Entries from August 4, 2024 - August 10, 2024
Services to the rescue?
A sharp fall in the global manufacturing PMI new orders index in July confirms renewed industrial weakness. The companion services survey, however, reported an uptick in the new business component, which is close to its post-GFC average. Will services resilience sustain respectable overall growth?
The understanding here is that economic fluctuations originate in the goods sector, reflecting cycles in three components of investment – stockbuilding, business fixed capex and housing. Multiplier effects transmit these fluctuations to the services sector – there is no independent services cycle.
The manufacturing new orders and services new business indices have been strongly correlated historically, with Granger-causality tests indicating that the former leads the latter but not vice versa*.
Several considerations suggest that the recent divergence will be resolved by the services new business index moving lower:
1. The services future output index correlates with new business and fell to an eight-month low in July – see chart 1.
Chart 1
2. Recent new business readings have been inflated by strength in financial services – chart 2. Financial services new business correlates with stock market movements, suggesting weakness ahead.
Chart 2
3. Consumer services new business correlates with the manufacturing consumer goods new orders index, which fell below 50 in July – chart 3.
Chart 3
Output price indices for consumer goods and services support the optimism here about inflation prospects through mid-2025. A weighted average has fallen back to its October 2009-December 2019 average, a period in which G7 annual CPI inflation excluding food / energy averaged 1.5% – chart 4.
Chart 4
*Contemporaneous correlation coefficient since 1998 = +0.84. Granger-causality tests included six lags. Manufacturing terms were significant in the services equation but not vice versa.
OECD US leading indicator signalling weaker outlook
A post in June suggested that a recovery in the OECD’s US composite leading indicator was ending. A calculation based on the latest input data confirms a reversal lower.
The historical performance of the OECD indicator compares favourably with the Conference Board leading index. The OECD indicator recovered from early 2023, signalling that recession risk was (temporarily?) receding, while the Conference Board measure continued to weaken.

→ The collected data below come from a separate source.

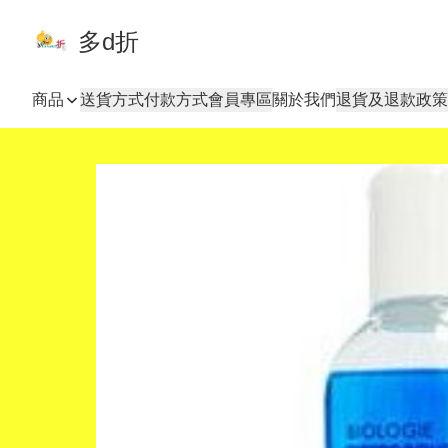
多d折
商品
送貨方式
付款方式
會員專區
關於我們
退貨及退款政策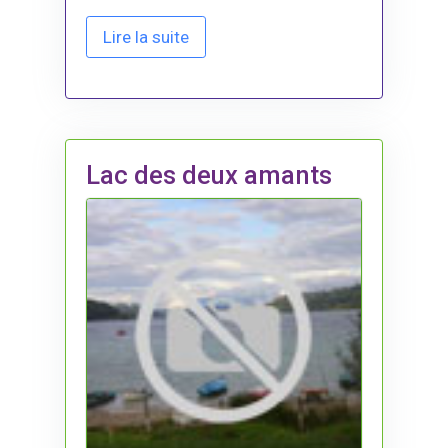
Lire la suite
Lac des deux amants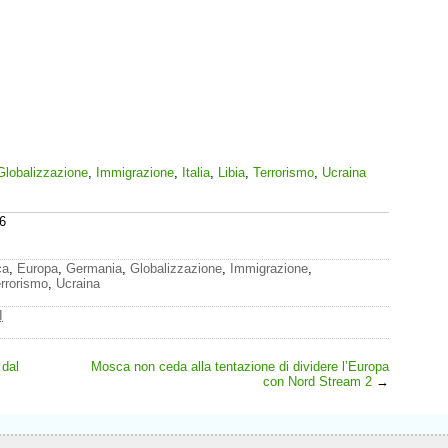
Globalizzazione
,
Immigrazione
,
Italia
,
Libia
,
Terrorismo
,
Ucraina
6
ca
,
Europa
,
Germania
,
Globalizzazione
,
Immigrazione
,
rrorismo
,
Ucraina
I
 dal
Mosca non ceda alla tentazione di dividere l’Europa
con Nord Stream 2
→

The latest published data point, for June, was released in early July. The next update is due on 5 September and will provide July / August numbers.
Chart 1 shows the published series (black), a replica series calculated here based on data available in early July (blue) and an updated replica incorporating an additional month of input data (gold). The updated series has fallen sharply from an April peak.
Chart 1
The decline reflects weakness in four components: consumer sentiment, durable goods orders, the manufacturing PMI and housing starts. The two financial components – stock prices and the 10-year Treasury yield / fed funds rate spread – were still marginally positive in July but levels so far in August imply a turn lower.
The price relative of MSCI World cyclical sectors, excluding tech, versus defensive sectors has mirrored movements in the OECD US leading indicator historically – chart 2. Relative valuation is high versus history and has diverged from a weakening global manufacturing PMI – chart 3.